Sì, anche il ciclismo  mette il piede a terra
I corridori sono in attesa di tornare in sella (Foto by foto d’archivio)

Sì, anche il ciclismo

mette il piede a terra

Le riflessioni di Cristian Rigamonti attuale gerente della federazione comasca.

«Siamo messi male male: non si può fare più niente». Cristian Rigamonti, vicepresidente di federciclismo Como - e attuale gerente della federazione comasca in attesa delle nuove elezioni a seguito della morte dell’ex presidente Franco Bettoni - è sconsolato.

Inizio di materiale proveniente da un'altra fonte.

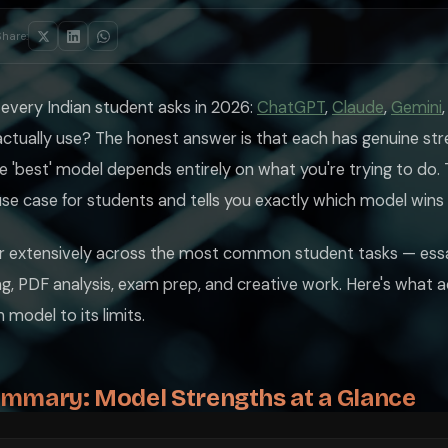
ttle on for their primary work. It writes with a clarity and precision 
ually any other publicly available model, explains the logic behind it i
Share:
hink, not to think for you. It will often turn a question back into a lea
n every Indian student asks in 2026:
ChatGPT
,
Claude
,
Gemini
nd its connection to real-time information. Where Claude and GPT-5.2 ha
actually use? The honest answer is that each has genuine str
s in some configurations — means it can handle entire textbooks in one 
 'best' model depends entirely on what you're trying to do. 
. It excels at extracting and presenting information but is less impressi
se case for students and tells you exactly which model wins
 The Chinese AI lab produced a model that matches GPT-5.2 performance 
nd competitive programming problems. CS students preparing for placement
ur extensively across the most common student tasks — essa
, PDF analysis, exam prep, and creative work. Here's what 
inese data laws. For most academic tasks this is not a concern, but if 
al Subscriptions Makes No Sense
model to its limits.
ummary: Model Strengths at a Glance
ll three above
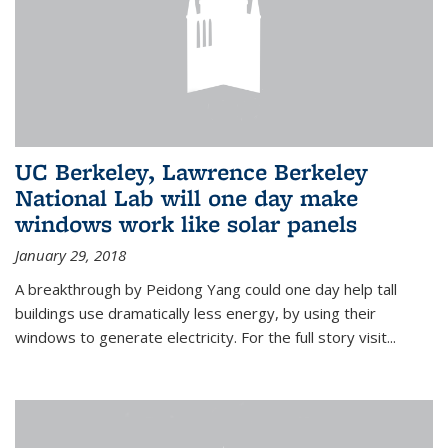
UC Berkeley, Lawrence Berkeley
National Lab will one day make
windows work like solar panels
January 29, 2018
A breakthrough by Peidong Yang could one day help tall
buildings use dramatically less energy, by using their
windows to generate electricity. For the full story visit...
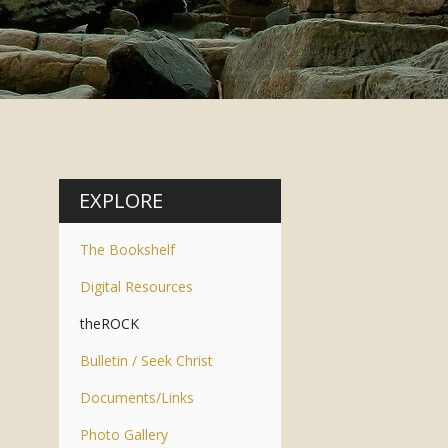
EXPLORE
The Bookshelf
Digital Resources
theROCK
Bulletin / Seek Christ
Documents/Links
Photo Gallery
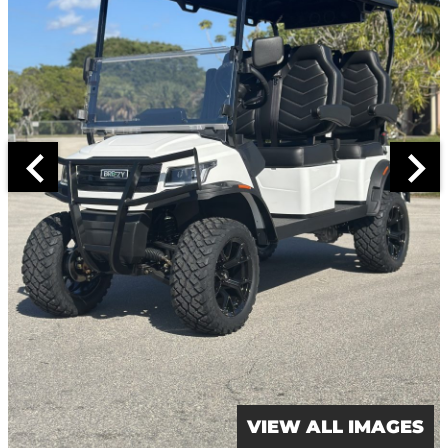
VIEW ALL IMAGES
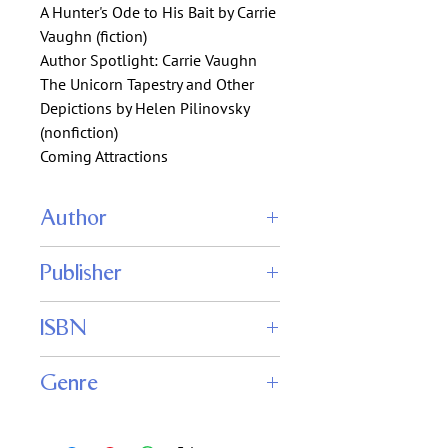
A Hunter's Ode to His Bait by Carrie
Vaughn (fiction)
Author Spotlight: Carrie Vaughn
The Unicorn Tapestry and Other
Depictions by Helen Pilinovsky
(nonfiction)
Coming Attractions
Author
John Joseph Adams (editor)
Publisher
Fantasy Magazine
ISBN
Genre
Fiction : Fantasy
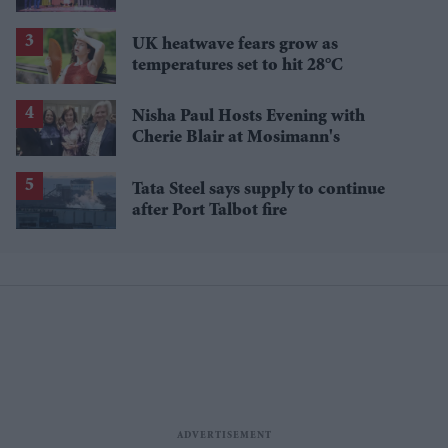
UK heatwave fears grow as
temperatures set to hit 28°C
Nisha Paul Hosts Evening with
Cherie Blair at Mosimann's
Tata Steel says supply to continue
after Port Talbot fire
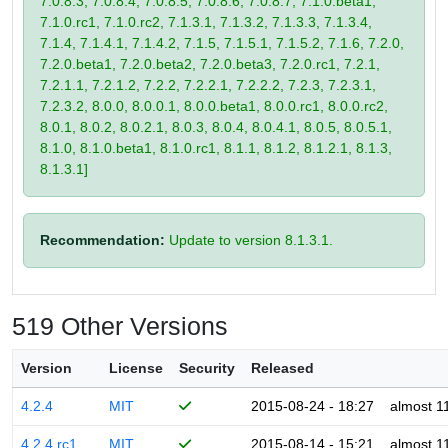
7.0.8.3, 7.0.8.4, 7.0.8.5, 7.0.8.6, 7.0.8.7, 7.1.0.beta1,
7.1.0.rc1, 7.1.0.rc2, 7.1.3.1, 7.1.3.2, 7.1.3.3, 7.1.3.4,
7.1.4, 7.1.4.1, 7.1.4.2, 7.1.5, 7.1.5.1, 7.1.5.2, 7.1.6, 7.2.0,
7.2.0.beta1, 7.2.0.beta2, 7.2.0.beta3, 7.2.0.rc1, 7.2.1,
7.2.1.1, 7.2.1.2, 7.2.2, 7.2.2.1, 7.2.2.2, 7.2.3, 7.2.3.1,
7.2.3.2, 8.0.0, 8.0.0.1, 8.0.0.beta1, 8.0.0.rc1, 8.0.0.rc2,
8.0.1, 8.0.2, 8.0.2.1, 8.0.3, 8.0.4, 8.0.4.1, 8.0.5, 8.0.5.1,
8.1.0, 8.1.0.beta1, 8.1.0.rc1, 8.1.1, 8.1.2, 8.1.2.1, 8.1.3,
8.1.3.1]
Recommendation:
Update to version 8.1.3.1.
519 Other Versions
Version
License
Security
Released
4.2.4
MIT
2015-08-24 - 18:27
almost 1
4.2.4.rc1
MIT
2015-08-14 - 15:21
almost 1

Il ciclismo, dagli amatori fino alle gare competitive, giovanili e non solo, è completamente fermo. «Non possiamo nemmeno uscire ad allenarci, neppure a livello amatoriale. Non si può più uscire per strada, o altrove, in bicicletta: siamo completamente fermi».

Partita già con l’handicap della comparsa del già citato Bettoni e con la necessità, dunque, di riannodare i fili delle attività sul territorio, la stagione del pedale lariano, esattamente come quella dell’intera nazione, non si sa bene quanto potrà essere inaugurata.

«Al momento si possono allenare soltanto i professionisti. Tutti gli altri no e, non a caso, tante società hanno comunicato la sospensione degli allenamenti. Chi può si allenerà a casa, sui rulli. È chiaro che non sarà semplice farlo. In queste condizioni è impossibile dire quanto la stagione potrà partire. Dubito che la gara in programma il 5 aprile potrà tenersi. Come è facile capire, è tutto in forse, un enorme punto di domanda».